DeWitt As the baby boomer generation pushes into retirement, the need for long term care has become more critical each year. An estimated 10 million Americans needed long term care in 2000, according to the Family Caregiver Alliance, and that number has continued to rise as the years progress. And Ian and Michele Webber wanted to help local families who need extra assistance caring for a parent or loved one, which is why they decided to open a Comfort Keepers franchise in 2004.
“I had never cared for my grandparents or anything like that, so I didn’t understand that there was really a need for this,” Ian said. “One of my friends started a Comfort Keepers in Arizona, and I went down to spend a week with him. While I was there, I went in as a companion for a couple days with his clients, got to know three of them and came to understand that there are people out there that really need these kinds of services.”

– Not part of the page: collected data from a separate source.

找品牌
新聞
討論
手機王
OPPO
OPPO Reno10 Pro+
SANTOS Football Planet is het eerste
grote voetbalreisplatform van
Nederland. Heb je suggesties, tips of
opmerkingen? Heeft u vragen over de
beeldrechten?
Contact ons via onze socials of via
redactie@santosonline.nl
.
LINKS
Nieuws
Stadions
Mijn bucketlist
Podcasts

The Webbers’ Comfort Keepers began as a home companion service for elderly people who did not want to leave their homes to go live in a nursing home, but needed help carrying out basic tasks, like housekeeping or meal preparation, or just wanted someone to talk to.

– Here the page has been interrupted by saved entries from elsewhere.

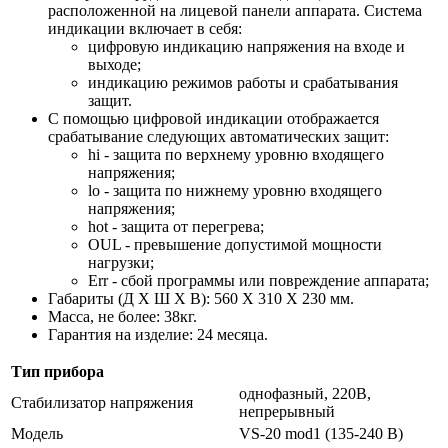
расположенной на лицевой панели аппарата. Система
индикации включает в себя:
цифровую индикацию напряжения на входе и
выходе;
индикацию режимов работы и срабатывания
защит.
С помощью цифровой индикации отображается
срабатывание следующих автоматических защит:
hi - защита по верхнему уровню входящего
напряжения;
lo - защита по нижнему уровню входящего
напряжения;
hot - защита от перегрева;
OUL - превышение допустимой мощности
нагрузки;
Err - сбой программы или повреждение аппарата;
Габариты (Д Х Ш Х В): 560 X 310 X 230 мм.
Масса, не более: 38кг.
Гарантия на изделие: 24 месяца.
Тип прибора
однофазный, 220В,
Стабилизатор напряжения
непрерывный
Модель
VS-20 mod1 (135-240 В)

“It’s all about independence. If you say ‘nursing home’ to a lot of these people, they think, ‘I’m old, I can’t do anything for myself and I’m going to die,’” Michele said. “But it doesn’t have to be that way. The goal of us being in someone’s home is to preserve as much of their independence, dignity and integrity as we can.”
And in 2007, they became licensed by New York state, which allowed them to expand Comfort Keepers to also provide personal, “hands-on” care to clients.